*** SOURCE EXCERPT
Does joint account rule out tax exempt small gift for son-in-law?
Q&A: Dominic Coyle
I’m a widow and I’d like to gift my daughter €3,000 every year under the small gift exemption. I would also like to gift the same amount to her husband, my son-in-law, but they only have a joint bank account in both of their names.
Can I gift the €3,000 to my son-in-law if it is going into his joint account that he owns with my daughter, or does his account have to be in his name only for me to make this gift?
Ms K.D., email
The only concern the Revenue has is that the gifted money should be for the use of the person to whom it is gifted. The typical scenario is where a parent gifts money to a sibling or a child that is then transferred on to another brother or sister, or a parent. Effectively, the gift is only passing through the account of the person nominated and is not really for them.
In that case, the ultimate beneficiary is getting more than €3,000 tax free from you without it being taken into account for tax purposes.
But that should not concern you in the circumstances you outline. You are gifting each of your daughter and son-in-law €3,000 and it just happens that they have a joint bank account. There’s no problem with that – a lot of couples these days operate out of joint accounts. In fact, many mortgage lenders insist on joint accounts for the purposes of paying off home loans and couples often do not want the hassle of operating multiple current accounts.
******
*** GIVEN INFORMATION
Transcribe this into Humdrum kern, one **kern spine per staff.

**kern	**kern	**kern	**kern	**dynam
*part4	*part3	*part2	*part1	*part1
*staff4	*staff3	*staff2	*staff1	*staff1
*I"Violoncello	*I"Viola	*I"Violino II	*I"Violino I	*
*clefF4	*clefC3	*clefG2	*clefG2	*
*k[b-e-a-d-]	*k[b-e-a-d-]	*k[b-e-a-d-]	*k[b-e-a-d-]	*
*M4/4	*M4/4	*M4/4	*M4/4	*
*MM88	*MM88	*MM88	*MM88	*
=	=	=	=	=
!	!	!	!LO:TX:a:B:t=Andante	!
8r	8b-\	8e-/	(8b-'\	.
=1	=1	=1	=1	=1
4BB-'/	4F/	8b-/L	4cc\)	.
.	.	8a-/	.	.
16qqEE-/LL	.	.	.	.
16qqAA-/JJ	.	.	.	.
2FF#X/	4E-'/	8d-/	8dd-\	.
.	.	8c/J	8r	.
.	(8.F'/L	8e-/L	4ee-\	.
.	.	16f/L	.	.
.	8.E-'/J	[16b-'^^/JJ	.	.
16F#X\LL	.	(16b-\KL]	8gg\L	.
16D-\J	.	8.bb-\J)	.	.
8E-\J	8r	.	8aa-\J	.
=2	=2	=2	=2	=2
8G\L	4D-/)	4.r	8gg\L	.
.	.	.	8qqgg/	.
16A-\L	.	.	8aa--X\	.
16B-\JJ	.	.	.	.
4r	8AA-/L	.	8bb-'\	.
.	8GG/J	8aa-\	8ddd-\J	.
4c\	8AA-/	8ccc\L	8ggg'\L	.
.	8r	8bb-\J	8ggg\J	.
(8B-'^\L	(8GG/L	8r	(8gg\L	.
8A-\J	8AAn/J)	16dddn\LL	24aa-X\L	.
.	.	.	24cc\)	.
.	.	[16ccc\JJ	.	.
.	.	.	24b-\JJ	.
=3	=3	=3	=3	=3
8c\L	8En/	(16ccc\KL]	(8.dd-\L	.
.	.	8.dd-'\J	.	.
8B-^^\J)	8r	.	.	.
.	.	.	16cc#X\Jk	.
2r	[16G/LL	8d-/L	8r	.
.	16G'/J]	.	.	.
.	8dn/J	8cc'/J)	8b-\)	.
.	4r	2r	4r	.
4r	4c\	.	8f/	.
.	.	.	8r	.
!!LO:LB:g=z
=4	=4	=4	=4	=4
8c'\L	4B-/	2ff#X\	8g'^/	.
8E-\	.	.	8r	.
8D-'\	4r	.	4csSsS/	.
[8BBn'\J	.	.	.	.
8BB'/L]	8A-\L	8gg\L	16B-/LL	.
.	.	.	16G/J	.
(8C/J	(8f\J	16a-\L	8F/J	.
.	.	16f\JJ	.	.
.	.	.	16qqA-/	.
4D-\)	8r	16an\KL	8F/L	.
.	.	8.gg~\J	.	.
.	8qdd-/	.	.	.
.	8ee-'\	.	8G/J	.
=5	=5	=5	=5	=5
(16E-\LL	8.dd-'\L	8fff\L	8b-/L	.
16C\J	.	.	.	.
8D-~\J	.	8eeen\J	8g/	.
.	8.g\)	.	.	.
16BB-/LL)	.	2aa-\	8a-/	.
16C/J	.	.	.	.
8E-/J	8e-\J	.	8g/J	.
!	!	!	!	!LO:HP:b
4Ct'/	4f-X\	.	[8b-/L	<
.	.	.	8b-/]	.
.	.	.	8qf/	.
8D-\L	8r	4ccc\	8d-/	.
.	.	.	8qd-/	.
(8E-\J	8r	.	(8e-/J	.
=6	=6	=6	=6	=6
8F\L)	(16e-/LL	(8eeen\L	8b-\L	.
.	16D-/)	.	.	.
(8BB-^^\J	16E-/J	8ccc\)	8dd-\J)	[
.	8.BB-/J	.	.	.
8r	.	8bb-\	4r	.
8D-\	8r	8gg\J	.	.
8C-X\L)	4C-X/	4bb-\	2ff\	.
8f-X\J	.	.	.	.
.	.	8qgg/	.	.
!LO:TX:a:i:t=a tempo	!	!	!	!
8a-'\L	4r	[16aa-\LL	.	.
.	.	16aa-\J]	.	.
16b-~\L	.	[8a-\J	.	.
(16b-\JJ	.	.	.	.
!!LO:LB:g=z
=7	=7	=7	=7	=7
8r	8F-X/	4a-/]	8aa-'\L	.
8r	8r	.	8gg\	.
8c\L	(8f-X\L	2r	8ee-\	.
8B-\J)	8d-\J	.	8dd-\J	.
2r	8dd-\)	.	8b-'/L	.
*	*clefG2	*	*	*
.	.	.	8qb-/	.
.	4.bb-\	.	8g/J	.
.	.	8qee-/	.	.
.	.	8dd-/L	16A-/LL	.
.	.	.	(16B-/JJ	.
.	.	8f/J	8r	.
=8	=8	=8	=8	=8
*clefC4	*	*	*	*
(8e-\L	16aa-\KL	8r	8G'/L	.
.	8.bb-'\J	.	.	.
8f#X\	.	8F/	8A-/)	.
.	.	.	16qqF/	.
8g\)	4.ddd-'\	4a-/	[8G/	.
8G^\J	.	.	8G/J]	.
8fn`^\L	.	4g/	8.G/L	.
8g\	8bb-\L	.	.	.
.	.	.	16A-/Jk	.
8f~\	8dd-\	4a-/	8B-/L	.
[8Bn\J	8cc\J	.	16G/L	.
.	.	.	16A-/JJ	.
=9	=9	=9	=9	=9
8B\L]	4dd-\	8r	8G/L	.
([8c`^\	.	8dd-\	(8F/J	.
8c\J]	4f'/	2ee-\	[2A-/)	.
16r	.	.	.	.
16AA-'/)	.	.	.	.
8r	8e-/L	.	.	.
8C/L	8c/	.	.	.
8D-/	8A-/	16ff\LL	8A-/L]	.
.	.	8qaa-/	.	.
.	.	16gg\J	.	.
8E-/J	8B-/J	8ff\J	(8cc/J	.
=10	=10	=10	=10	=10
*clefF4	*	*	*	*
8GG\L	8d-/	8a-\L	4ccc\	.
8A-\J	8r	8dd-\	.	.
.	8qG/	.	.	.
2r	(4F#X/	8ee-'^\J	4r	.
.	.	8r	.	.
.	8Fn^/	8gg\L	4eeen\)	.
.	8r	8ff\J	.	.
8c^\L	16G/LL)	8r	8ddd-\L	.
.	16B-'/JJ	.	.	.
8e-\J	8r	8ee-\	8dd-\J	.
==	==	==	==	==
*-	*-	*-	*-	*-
******
REQUEST
Rewrite the gift-tax Q&A from "Q&A: Dominic Coyle" to "of their names.", changing "joint bank account" to "shared bank account". The rows aren't needed for this work.

REPLY TO THE TASK
Q&A: Dominic Coyle
I’m a widow and I’d like to gift my daughter €3,000 every year under the small gift exemption. I would also like to gift the same amount to her husband, my son-in-law, but they only have a shared bank account in both of their names.